How to write unicode strings into a file?
PythonUnicodePython Problem Overview
I am using python 2.6.5 I want to write some japanese characters to a file. I am getting this error & I don't know how to change the encoding.
Python 2.6.5 (r265:79063, Jun 12 2010, 17:07:01)
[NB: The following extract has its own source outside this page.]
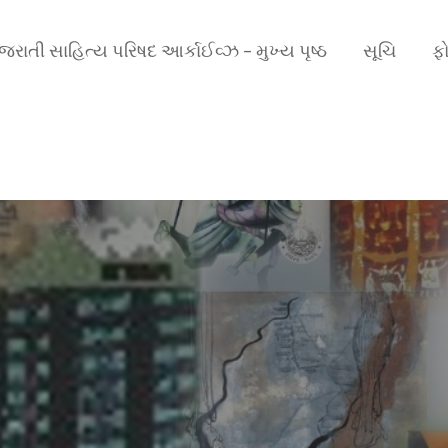
ુજરાતી સાહિત્ય પરિષદ આર્કાઈવ્ઝ – મુખ્ય પૃષ્ઠ
સૂચિ
ફો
[GCC 4.3.4 20090804 (release) 1] on cygwin
>>> s = u'\u5E73\u621015'
>>> with open("yop", "wb") as f:
... f.write( s + "\n" );
...
Traceback (most recent call last):
File "<stdin>", line 2, in <module>
UnicodeEncodeError: 'ascii' codec can't encode characters in position 0-1:
ordinal not in range(128)
>>> type( s )
<type 'unicode'>
Python Solutions
Solution 1 - Python
you're going to have to 'encode' the unicode string.
s = u'\u5E73\u621015'
with open("yop", "wb") as f:
f.write(s.encode("UTF-8"))
try this out for a bit of a friendly look at unicode and python: http://farmdev.com/talks/unicode/
Solution 2 - Python
As an alternative, you can use the codecs
module:
import codecs
s = u'\u5E73\u621015'
with codecs.open("yop", "w", encoding="utf-8") as f:
f.write(s)
Solution 3 - Python
The codecs.open() function in 2.6 is very similar to the built-in open() function in python3.x (which makes sense since Py3k strings are always Unicode). For future proofing your code in case it is used under Py3k you could do the following.
import sys
if sys.version_info[0] < 3:
import codecs
_open_func_bak = open # Make a back up, just in case
open = codecs.open
with open('myfile', 'w', encoding='utf-8') as f:
f.write(u'\u5E73\u621015')
Now your code should work the same in both 2.x and 3.3+.
Solution 4 - Python
Inserting this at the beginning of my script tends to solve unicode problems.
import sys
reload(sys)
sys.setdefaultencoding('utf8')